Problem requirements:
In your copy, the records appear word for word and the pictures do not appear at all.

Data for the task:
════════

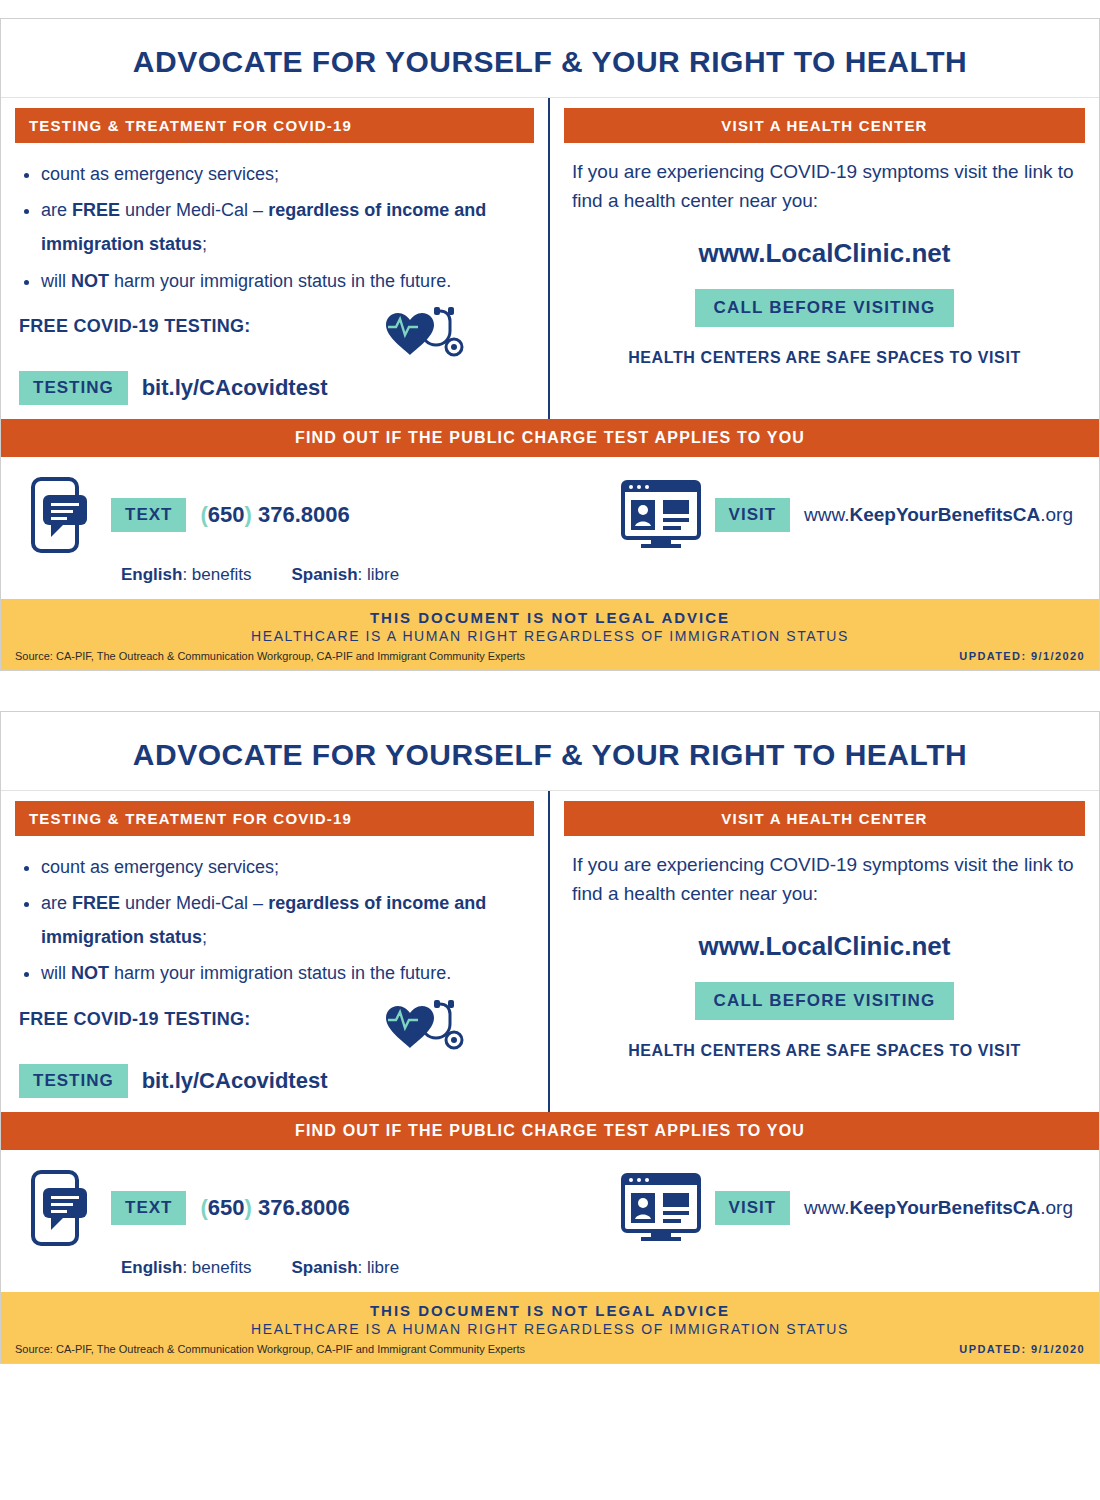ADVOCATE FOR YOURSELF & YOUR RIGHT TO HEALTH
TESTING & TREATMENT FOR COVID-19
count as emergency services;
are FREE under Medi-Cal – regardless of income and immigration status;
will NOT harm your immigration status in the future.
FREE COVID-19 TESTING:
TESTING bit.ly/CAcovidtest
VISIT A HEALTH CENTER
If you are experiencing COVID-19 symptoms visit the link to find a health center near you:
www.LocalClinic.net
CALL BEFORE VISITING
HEALTH CENTERS ARE SAFE SPACES TO VISIT
FIND OUT IF THE PUBLIC CHARGE TEST APPLIES TO YOU
TEXT
(650) 376.8006
VISIT
www.KeepYourBenefitsCA.org
English: benefits
Spanish: libre
THIS DOCUMENT IS NOT LEGAL ADVICE
HEALTHCARE IS A HUMAN RIGHT REGARDLESS OF IMMIGRATION STATUS
Source: CA-PIF, The Outreach & Communication Workgroup, CA-PIF and Immigrant Community Experts UPDATED: 9/1/2020
ADVOCATE FOR YOURSELF & YOUR RIGHT TO HEALTH
TESTING & TREATMENT FOR COVID-19
count as emergency services;
are FREE under Medi-Cal – regardless of income and immigration status;
will NOT harm your immigration status in the future.
FREE COVID-19 TESTING:
TESTING bit.ly/CAcovidtest
VISIT A HEALTH CENTER
If you are experiencing COVID-19 symptoms visit the link to find a health center near you:
www.LocalClinic.net
CALL BEFORE VISITING
HEALTH CENTERS ARE SAFE SPACES TO VISIT
FIND OUT IF THE PUBLIC CHARGE TEST APPLIES TO YOU
TEXT
(650) 376.8006
VISIT
www.KeepYourBenefitsCA.org
English: benefits
Spanish: libre
THIS DOCUMENT IS NOT LEGAL ADVICE
HEALTHCARE IS A HUMAN RIGHT REGARDLESS OF IMMIGRATION STATUS
Source: CA-PIF, The Outreach & Communication Workgroup, CA-PIF and Immigrant Community Experts UPDATED: 9/1/2020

════════

Response to this exercise:
ADVOCATE FOR YOURSELF & YOUR RIGHT TO HEALTH
TESTING & TREATMENT FOR COVID-19
count as emergency services;
are FREE under Medi-Cal – regardless of income and immigration status;
will NOT harm your immigration status in the future.
FREE COVID-19 TESTING:
TESTING bit.ly/CAcovidtest
VISIT A HEALTH CENTER
If you are experiencing COVID-19 symptoms visit the link to find a health center near you:
www.LocalClinic.net
CALL BEFORE VISITING
HEALTH CENTERS ARE SAFE SPACES TO VISIT
FIND OUT IF THE PUBLIC CHARGE TEST APPLIES TO YOU
TEXT
(650) 376.8006
VISIT
www.KeepYourBenefitsCA.org
English: benefits
Spanish: libre
THIS DOCUMENT IS NOT LEGAL ADVICE
HEALTHCARE IS A HUMAN RIGHT REGARDLESS OF IMMIGRATION STATUS
Source: CA-PIF, The Outreach & Communication Workgroup, CA-PIF and Immigrant Community Experts UPDATED: 9/1/2020
ADVOCATE FOR YOURSELF & YOUR RIGHT TO HEALTH
TESTING & TREATMENT FOR COVID-19
count as emergency services;
are FREE under Medi-Cal – regardless of income and immigration status;
will NOT harm your immigration status in the future.
FREE COVID-19 TESTING:
TESTING bit.ly/CAcovidtest
VISIT A HEALTH CENTER
If you are experiencing COVID-19 symptoms visit the link to find a health center near you:
www.LocalClinic.net
CALL BEFORE VISITING
HEALTH CENTERS ARE SAFE SPACES TO VISIT
FIND OUT IF THE PUBLIC CHARGE TEST APPLIES TO YOU
TEXT
(650) 376.8006
VISIT
www.KeepYourBenefitsCA.org
English: benefits
Spanish: libre
THIS DOCUMENT IS NOT LEGAL ADVICE
HEALTHCARE IS A HUMAN RIGHT REGARDLESS OF IMMIGRATION STATUS
Source: CA-PIF, The Outreach & Communication Workgroup, CA-PIF and Immigrant Community Experts UPDATED: 9/1/2020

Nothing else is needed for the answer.